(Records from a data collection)
--------
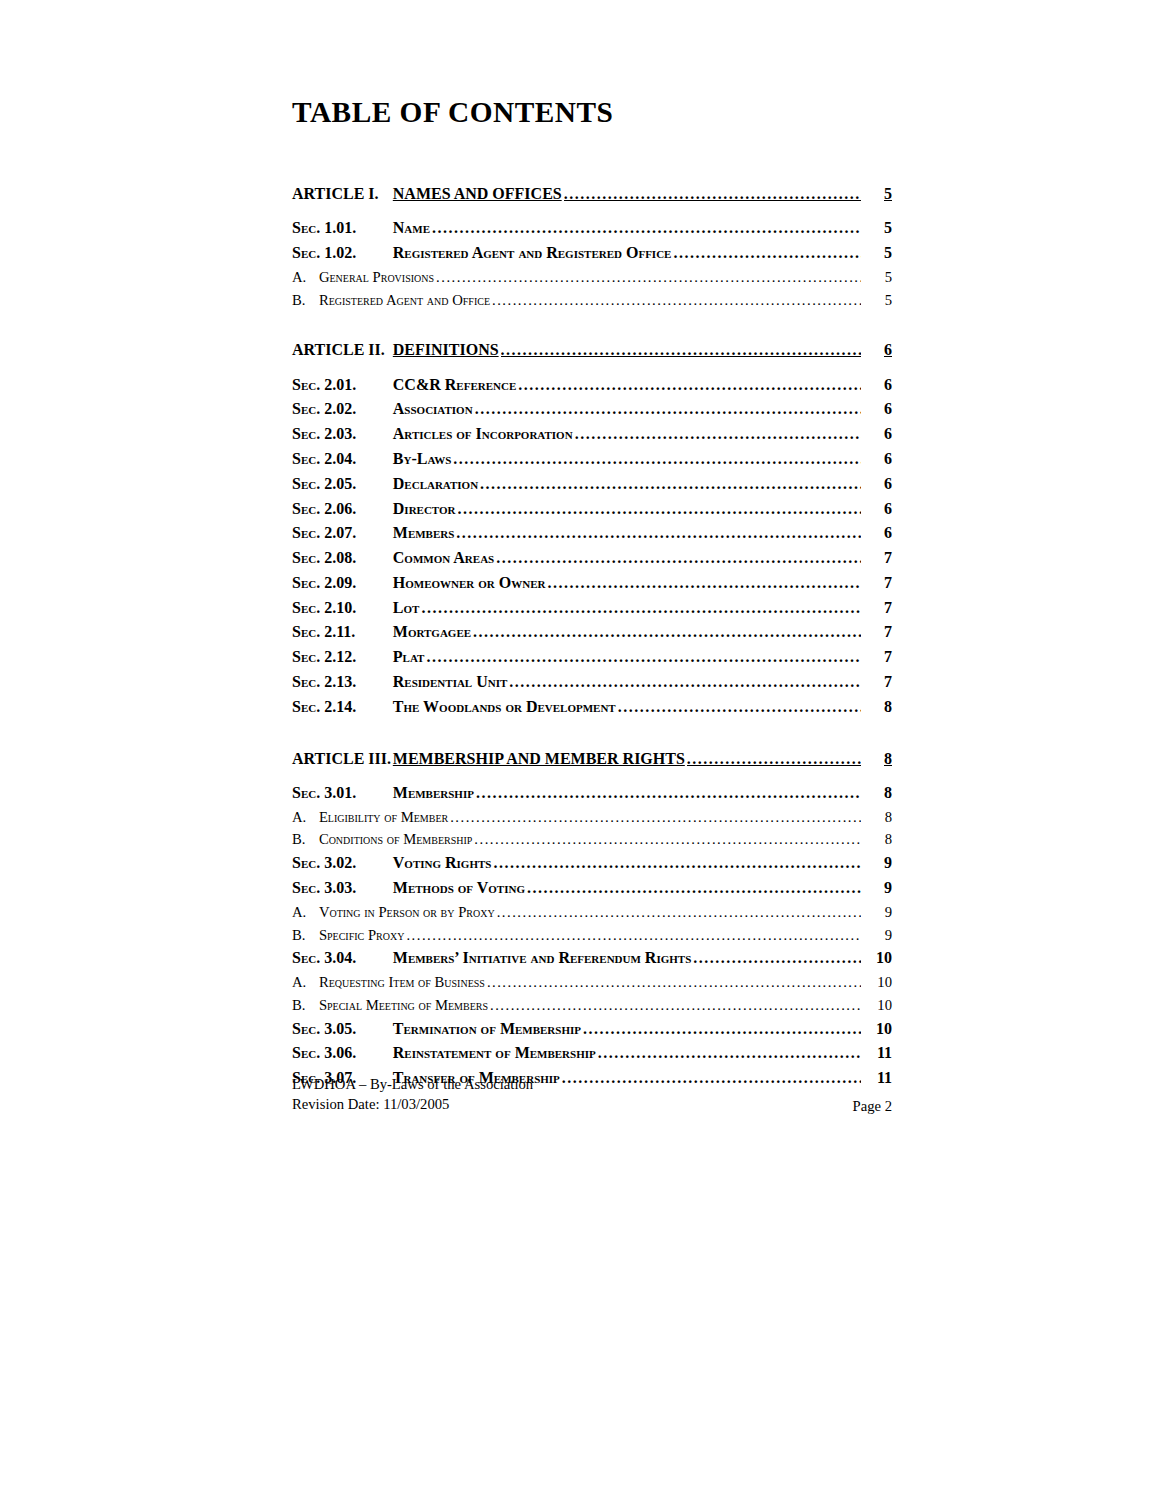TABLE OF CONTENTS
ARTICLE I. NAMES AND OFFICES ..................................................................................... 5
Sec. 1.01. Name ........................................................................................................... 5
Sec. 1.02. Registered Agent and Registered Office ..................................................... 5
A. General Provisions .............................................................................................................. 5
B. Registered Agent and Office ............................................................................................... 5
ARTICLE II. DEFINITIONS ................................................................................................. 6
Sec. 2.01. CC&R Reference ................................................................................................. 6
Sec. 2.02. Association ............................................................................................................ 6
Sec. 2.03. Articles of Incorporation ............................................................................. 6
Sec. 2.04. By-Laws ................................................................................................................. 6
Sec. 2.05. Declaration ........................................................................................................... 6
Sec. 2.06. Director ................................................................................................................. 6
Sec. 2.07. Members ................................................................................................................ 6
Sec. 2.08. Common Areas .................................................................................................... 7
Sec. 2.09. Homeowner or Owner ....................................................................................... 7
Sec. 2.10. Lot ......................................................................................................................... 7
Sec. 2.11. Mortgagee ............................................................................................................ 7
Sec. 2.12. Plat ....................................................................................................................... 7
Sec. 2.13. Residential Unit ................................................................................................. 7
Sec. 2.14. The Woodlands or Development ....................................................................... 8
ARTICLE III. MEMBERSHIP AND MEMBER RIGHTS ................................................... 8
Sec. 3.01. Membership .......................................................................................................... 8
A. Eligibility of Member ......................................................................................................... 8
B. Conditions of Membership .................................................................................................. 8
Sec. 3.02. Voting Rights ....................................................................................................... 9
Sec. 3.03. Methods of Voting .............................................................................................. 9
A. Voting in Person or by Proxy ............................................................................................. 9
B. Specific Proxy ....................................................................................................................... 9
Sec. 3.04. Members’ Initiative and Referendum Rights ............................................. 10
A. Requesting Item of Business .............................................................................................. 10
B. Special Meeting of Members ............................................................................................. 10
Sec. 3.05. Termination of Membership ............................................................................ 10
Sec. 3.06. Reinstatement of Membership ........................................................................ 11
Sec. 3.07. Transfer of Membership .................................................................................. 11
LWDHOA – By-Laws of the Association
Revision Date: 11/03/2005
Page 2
--------
* What the task requires *
Although the records above contain pictures, your copy should give only their text, exactly as written.

* Answer section *
TABLE OF CONTENTS
ARTICLE I. NAMES AND OFFICES ..................................................................................... 5
Sec. 1.01. Name ........................................................................................................... 5
Sec. 1.02. Registered Agent and Registered Office ..................................................... 5
A. General Provisions .............................................................................................................. 5
B. Registered Agent and Office ............................................................................................... 5
ARTICLE II. DEFINITIONS ................................................................................................. 6
Sec. 2.01. CC&R Reference ................................................................................................. 6
Sec. 2.02. Association ............................................................................................................ 6
Sec. 2.03. Articles of Incorporation ............................................................................. 6
Sec. 2.04. By-Laws ................................................................................................................. 6
Sec. 2.05. Declaration ........................................................................................................... 6
Sec. 2.06. Director ................................................................................................................. 6
Sec. 2.07. Members ................................................................................................................ 6
Sec. 2.08. Common Areas .................................................................................................... 7
Sec. 2.09. Homeowner or Owner ....................................................................................... 7
Sec. 2.10. Lot ......................................................................................................................... 7
Sec. 2.11. Mortgagee ............................................................................................................ 7
Sec. 2.12. Plat ....................................................................................................................... 7
Sec. 2.13. Residential Unit ................................................................................................. 7
Sec. 2.14. The Woodlands or Development ....................................................................... 8
ARTICLE III. MEMBERSHIP AND MEMBER RIGHTS ................................................... 8
Sec. 3.01. Membership .......................................................................................................... 8
A. Eligibility of Member ......................................................................................................... 8
B. Conditions of Membership .................................................................................................. 8
Sec. 3.02. Voting Rights ....................................................................................................... 9
Sec. 3.03. Methods of Voting .............................................................................................. 9
A. Voting in Person or by Proxy ............................................................................................. 9
B. Specific Proxy ....................................................................................................................... 9
Sec. 3.04. Members’ Initiative and Referendum Rights ............................................. 10
A. Requesting Item of Business .............................................................................................. 10
B. Special Meeting of Members ............................................................................................. 10
Sec. 3.05. Termination of Membership ............................................................................ 10
Sec. 3.06. Reinstatement of Membership ........................................................................ 11
Sec. 3.07. Transfer of Membership .................................................................................. 11
LWDHOA – By-Laws of the Association
Revision Date: 11/03/2005
Page 2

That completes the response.